War die Zunahme ein Zufall?

Nein. Ich habe fast alle Führungspositionen neu besetzt. Dabei spielte neben anderen Faktoren auch der Faktor Frau eine entscheidende Rolle, weil ich die Vereinbarung, die wir mit den Frauen des „Stern“ getroffen haben, sehr gut finde und unterstütze. 50 Prozent unserer Leserschaft sind Frauen, und ich bin der Meinung, dass es nicht nur eine Frage der gesellschaftlichen Gerechtigkeit ist, sondern auch eine Frage der Professionalität. Ich unterstütze das, aber ich mache kein Riesenbohei daraus. Ich halte es für eine Selbstverständlichkeit. Und wir sind noch nicht am Ende.
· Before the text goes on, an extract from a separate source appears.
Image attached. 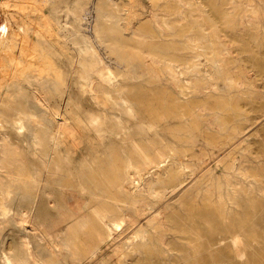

Es gibt mit den „Female Factor“-Kolleginnen und Kollegen in der Redaktion regelmäßige Treffen, um zu überlegen, wo und wie man etwas verbessern kann. Das geht ja viel weiter als die verkürzte Quotendiskussion. Es geht um Fragen wie: Wann machen wir Konferenzen? Wie organisieren wir Teilzeitarbeit? Wir müssen ein Klima kreieren, in dem Frauen nicht allein dadurch benachteiligt sind, dass sie Frauen sind. Das geht in viele Kapillaren einer Redaktion hinein. Das ist Teil der Modernität eines Unternehmens und Teil der Modernität eines Heftes.

Info

Im November 2012 hatten die „Stern“-Chefredakteure und sieben Sprecherinnen der „Stern“-Frauen eine Zielvereinbarung zur Förderung von Frauen in der Redaktion unterzeichnet. In den kommenden Jahren sollen 50 Prozent der Führungspositionen mit Frauen besetzt werden. Das Papier knüpft an die Initiative „Female Factor” des Gruner + Jahr Verlags an, die unter anderem Regeln für die Auswahl von Führungskräften aufgestellt hat.

Sie kamen ja von München nach Hamburg. Die beiden Metropolen gelten als die ewig rivalisierenden Medienstädte. Was fällt Ihnen zu dem Vergleich ein?

Nichts, worüber sich zu sprechen lohnte.